Super Bowl Day: Ready For 17 And A Half Minutes Of Football?
RACHEL MARTIN, HOST:
The hype is over. It is indeed game day. Today in Glendale, Arizona, the New England Patriots take on the Seattle Seahawks in one of the most anticipated championship games ever. The Patriots are gunning for their fourth title since 2002, and they are ever-so-slight favorites. Defending champion Seattle is trying to become the ninth team to win back-to-back Super Bowls. It is a dream matchup after a nightmare season for the NFL. Here to talk with us from Phoenix, not far from where the game will be played, is NPR's Tom Goldman. Hey, Tom. Happy Super Bowl Sunday.
TOM GOLDMAN, BYLINE: Oh, same to you, Rachel.
MARTIN: (Laughter) So before I ask you to tell us who is going to win and why, I've got to ask you about this new study out that says we're going to see less than 20 minutes of action in this game which is shameful.

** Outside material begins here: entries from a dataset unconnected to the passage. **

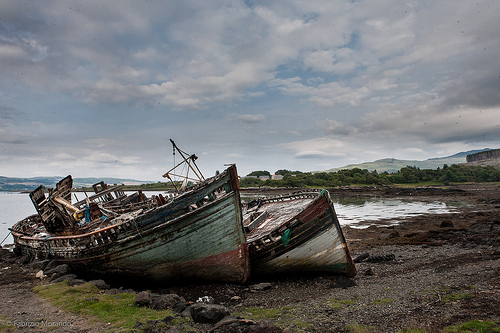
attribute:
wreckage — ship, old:
[26, 152, 384, 294]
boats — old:
[22, 160, 373, 296]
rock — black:
[177, 293, 238, 324]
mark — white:
[318, 241, 357, 266]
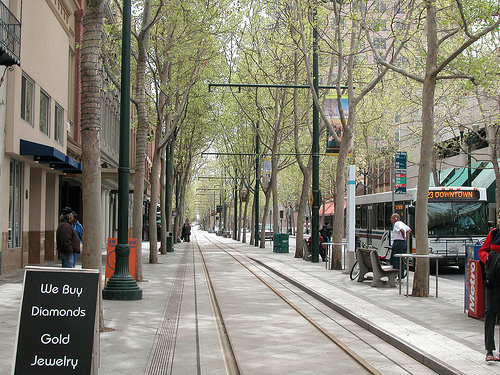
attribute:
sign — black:
[13, 267, 103, 374]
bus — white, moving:
[343, 185, 487, 279]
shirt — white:
[390, 221, 412, 241]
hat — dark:
[61, 204, 77, 218]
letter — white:
[39, 280, 54, 295]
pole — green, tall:
[100, 2, 144, 301]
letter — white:
[60, 279, 71, 297]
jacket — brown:
[54, 219, 82, 258]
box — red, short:
[463, 256, 487, 319]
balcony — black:
[0, 1, 24, 71]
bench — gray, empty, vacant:
[353, 246, 400, 289]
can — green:
[271, 230, 291, 255]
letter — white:
[28, 303, 40, 318]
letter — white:
[40, 329, 53, 345]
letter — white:
[30, 351, 40, 369]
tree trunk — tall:
[78, 0, 108, 334]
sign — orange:
[103, 235, 139, 290]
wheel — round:
[348, 259, 362, 281]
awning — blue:
[21, 136, 67, 168]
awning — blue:
[51, 150, 81, 174]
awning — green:
[469, 156, 499, 205]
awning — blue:
[63, 162, 84, 175]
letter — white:
[75, 285, 83, 300]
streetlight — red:
[210, 208, 215, 220]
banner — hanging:
[321, 94, 355, 159]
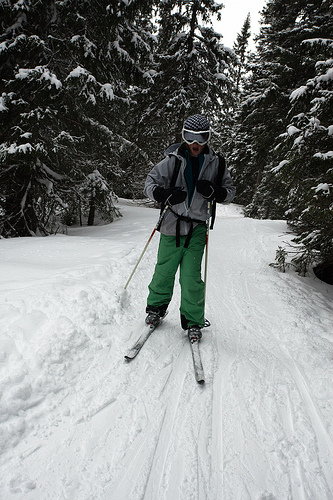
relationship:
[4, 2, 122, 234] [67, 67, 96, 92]
tree has snow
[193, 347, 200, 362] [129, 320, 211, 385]
snow on skis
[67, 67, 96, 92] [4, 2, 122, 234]
snow covers tree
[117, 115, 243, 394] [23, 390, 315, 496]
person skiing in snow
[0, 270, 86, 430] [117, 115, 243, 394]
mound next to person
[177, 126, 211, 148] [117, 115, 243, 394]
goggles on person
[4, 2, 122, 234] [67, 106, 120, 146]
tree has branches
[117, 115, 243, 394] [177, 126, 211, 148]
person has goggles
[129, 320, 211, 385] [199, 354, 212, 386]
skis have edge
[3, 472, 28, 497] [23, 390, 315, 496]
hole in snow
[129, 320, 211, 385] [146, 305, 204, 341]
skis are on feet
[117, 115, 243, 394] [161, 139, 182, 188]
person wears backpack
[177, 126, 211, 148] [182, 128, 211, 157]
goggles are on face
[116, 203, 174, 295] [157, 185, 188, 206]
pole in hand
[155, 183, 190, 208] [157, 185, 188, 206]
glove on hand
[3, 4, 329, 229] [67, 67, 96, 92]
trees have snow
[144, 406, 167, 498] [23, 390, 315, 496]
line of snow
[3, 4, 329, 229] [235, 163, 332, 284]
trees at edge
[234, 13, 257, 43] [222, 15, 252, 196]
top of tree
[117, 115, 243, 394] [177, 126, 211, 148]
person wearing goggles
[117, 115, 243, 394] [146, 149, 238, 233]
person wearing jacket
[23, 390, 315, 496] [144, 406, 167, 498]
snow has line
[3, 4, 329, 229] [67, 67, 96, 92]
trees covered in snow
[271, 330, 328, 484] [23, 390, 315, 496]
line in snow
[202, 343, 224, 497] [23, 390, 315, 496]
line in snow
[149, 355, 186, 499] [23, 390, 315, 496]
line in snow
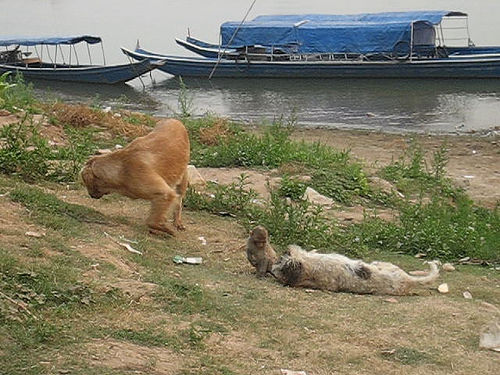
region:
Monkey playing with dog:
[245, 221, 280, 288]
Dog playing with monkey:
[271, 232, 446, 298]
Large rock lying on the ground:
[300, 186, 335, 216]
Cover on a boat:
[217, 21, 442, 54]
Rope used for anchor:
[122, 48, 146, 90]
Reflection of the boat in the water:
[153, 78, 481, 122]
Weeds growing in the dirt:
[372, 136, 480, 196]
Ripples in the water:
[207, 79, 266, 105]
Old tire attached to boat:
[385, 37, 415, 64]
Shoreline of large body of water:
[240, 98, 466, 152]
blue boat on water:
[130, 31, 498, 141]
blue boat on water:
[281, 1, 441, 118]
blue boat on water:
[232, 10, 389, 105]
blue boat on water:
[141, 12, 331, 154]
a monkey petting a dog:
[239, 223, 279, 277]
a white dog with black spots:
[268, 245, 447, 305]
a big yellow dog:
[66, 110, 196, 250]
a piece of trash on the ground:
[161, 250, 211, 272]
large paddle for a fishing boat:
[198, 1, 267, 84]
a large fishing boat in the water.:
[121, 6, 498, 93]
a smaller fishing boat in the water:
[0, 33, 160, 89]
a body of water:
[0, 1, 494, 142]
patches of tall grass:
[0, 68, 496, 266]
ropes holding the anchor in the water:
[113, 39, 189, 97]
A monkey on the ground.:
[229, 219, 279, 281]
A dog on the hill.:
[41, 104, 220, 275]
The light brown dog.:
[69, 98, 207, 251]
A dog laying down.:
[279, 231, 457, 321]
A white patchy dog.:
[272, 237, 450, 307]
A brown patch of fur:
[345, 259, 380, 288]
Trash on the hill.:
[50, 95, 125, 154]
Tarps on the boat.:
[218, 0, 460, 57]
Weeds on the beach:
[175, 89, 298, 162]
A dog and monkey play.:
[237, 212, 447, 296]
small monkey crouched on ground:
[243, 223, 276, 277]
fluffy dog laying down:
[273, 240, 440, 302]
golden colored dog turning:
[76, 117, 201, 239]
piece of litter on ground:
[166, 249, 212, 269]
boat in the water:
[111, 7, 498, 102]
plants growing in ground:
[256, 175, 498, 257]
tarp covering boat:
[212, 11, 467, 54]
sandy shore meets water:
[234, 131, 498, 171]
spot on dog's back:
[352, 264, 374, 280]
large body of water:
[62, 77, 497, 129]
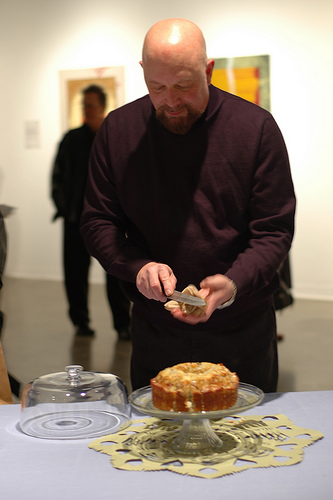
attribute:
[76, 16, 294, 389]
man — bald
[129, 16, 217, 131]
head — bald, cleanshaven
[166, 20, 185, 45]
spot — shiny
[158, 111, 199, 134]
beard — brown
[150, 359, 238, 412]
cake — present, frosted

GOLDMAN: (Laughter) Believe it. A study by the nonprofit Media Education Foundation estimates there will be right around 17 1/2 minutes of actual football action in your four hour Super Bowl show. So that'll leave you lots of time to do other stuff - watch lots of commercials. The question is, Rachel, which teams will do more with that 17 1/2 minutes? Now it's very hard to say. Both are exceptional teams with multiple weapons on offense and defense and special teams. They have identical 14-4 records, very balanced offensive attacks. Tell you just a little bit about that - Seattle's offenses lean more on the pounding running of Marshawn Lynch, who should remind us today he is a lot more than just the guy who won't talk to the media. But Seattle can also win with quarterback Russell Wilson throwing the ball. Similarly, the Patriots are very, you know, they're very balanced. They've got a great running back in LeGarrette Blount. Quarterback Tom Brady - he's in the discussion of the greatest quaterbacks ever. One thing to look for - Seattle has an edge on defense because the Seahawks have basically been the gold standard for defense. But we're going to watch closely to see if any of the Seahawks outstanding defensive backs, who've been injured recently - Richard Sherman, Earl Thomas, Kam Chancellor - are having trouble playing.
MARTIN: OK. So anything tip the balance, Tom, one way or the other?
GOLDMAN: Well, this regular season, Seattle's great defense gave up 11 touchdowns to opposing tight ends. That's one of the highest amounts in the NFL. And guess who has the best tight end in football? New England with Rob Gronkowski, so advantage, perhaps, to the Patriots. And then there's this - 3 of New England's 4 losses this season came against teams with quarterbacks who run the ball really well. No one runs the ball better than Seattle's Russell Wilson. New England may be vulnerable there.
MARTIN: OK. Who's going to win?
GOLDMAN: Oh, God, I don't know.
GOLDMAN: But I will repeat my favorite prediction among the billions out there. It comes from former Baltimore Ravens head coach Brian Billick. He picked Seattle to win 24-21, but he gives this explanation. This is truly a tossup. I could give you five reasons why either of those closely matched teams will win. Ultimately, I'm just guessing. And Rachel, so is everyone else, no matter how confident they seem.
MARTIN: OK. Tom Goldman, enjoy the game.